U.S. Attorney Damian Williams told a news conference that the cases, in addition to several other recently announced crackdowns on insider trading, represent a follow through on his pledge to be “relentless in rooting out crime in our financial markets.”

“We have zero tolerance, zero tolerance for cheating in our markets,” said Gurbir S. Grewal, director of the SEC Enforcemen­t Division.

An indictment identified Stephen Buyer as someone who misappropr­iated secrets he learned as a consultant to make $350,000 illegally. Buyer served on committees with oversight over the telecommun­ications industry while a Republican congressma­n from 1993 through 2011, the indictment said.

Buyer, arrested Monday in Indiana, was accused in court papers of engaging in insider trading during a merger of T-Mobile and Sprint, among other deals. Documents said he leveraged his work as a consultant and lobbyist to make illegal profits.

His lawyer, Andrew Goldstein, said in a statement: “Congressma­n Buyer is innocent. His stock trades were lawful. He looks forward to being quickly vindicated.”

In a civil case brought by the Securities and Exchange Commission in Manhattan federal court against Buyer, he was described as making purchases of Sprint securities in March 2018 just a day after attending a golf outing with a T-Mobile executive who told him about the company’s then-nonpublic plan to acquire Sprint.

“When insiders like Buyer — an attorney, a former prosecutor, and a retired Congressma­n — monetize their access to material, nonpublic informatio­n, as alleged in this case, they not only violate the federal securities laws, but also undermine public trust and confidence in the fairness of our markets,” Grewal said.

He told the news conference that the arrests were not only meant to send a signal to financial industry profession­als to protect secrets and follow the law, but also were “intended to send an equally strong message to the investing public” that regulators and law enforcemen­t were focusing on keeping the markets clean.

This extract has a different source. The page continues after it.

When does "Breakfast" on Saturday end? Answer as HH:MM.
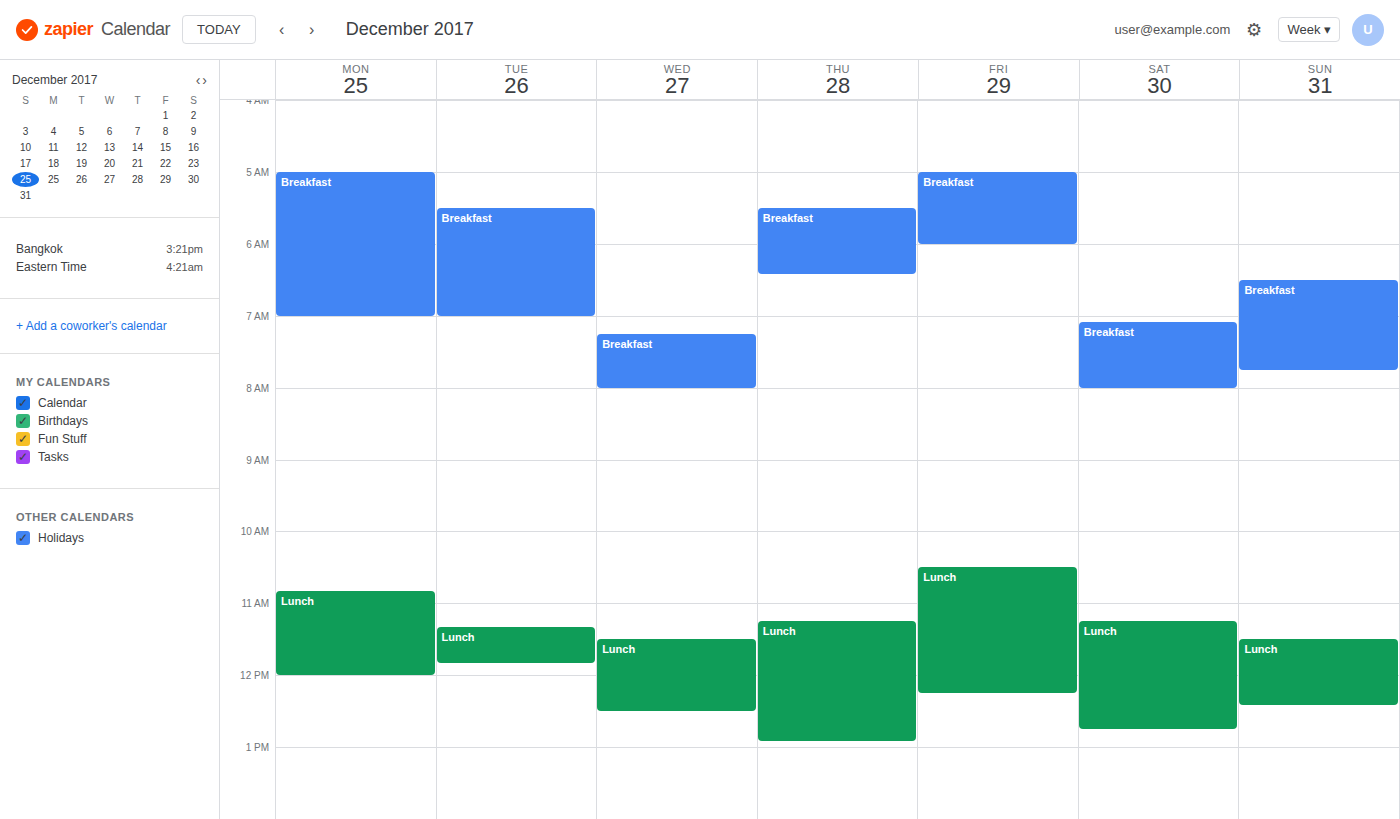
08:00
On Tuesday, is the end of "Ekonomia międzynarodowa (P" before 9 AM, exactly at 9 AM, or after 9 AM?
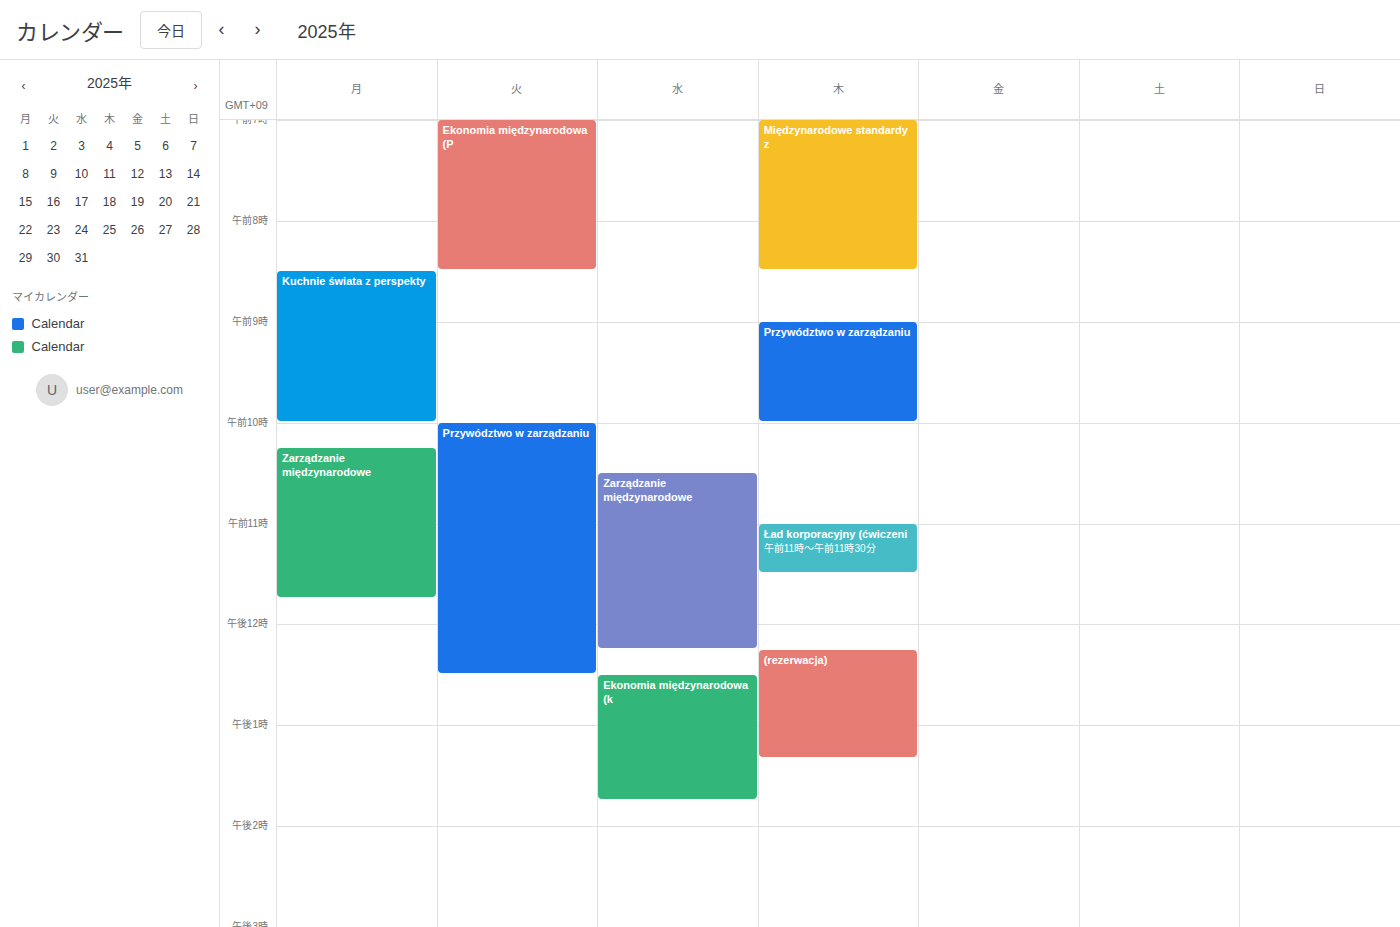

In a second prosecutio­n, three executives at Silicon Valley technology companies were charged with trading on inside informatio­n about corporate mergers that one of them learned about from his employer.

In a third case, a man who was training to be an FBI agent allegedly stole inside informatio­n from his thengirlfr­iend who was working at a major Washington, D.C., law firm. According to court papers, he and a friend made more than $1.4 million in illegal profits after he learned that Merck & Co. was going to acquire Pandion Therapeuti­cs.

In a fourth indictment, an investment banker based in New York was charged with sharing secrets about potential mergers with another with an understand­ing that the pair would share illegal profits of about $280,000.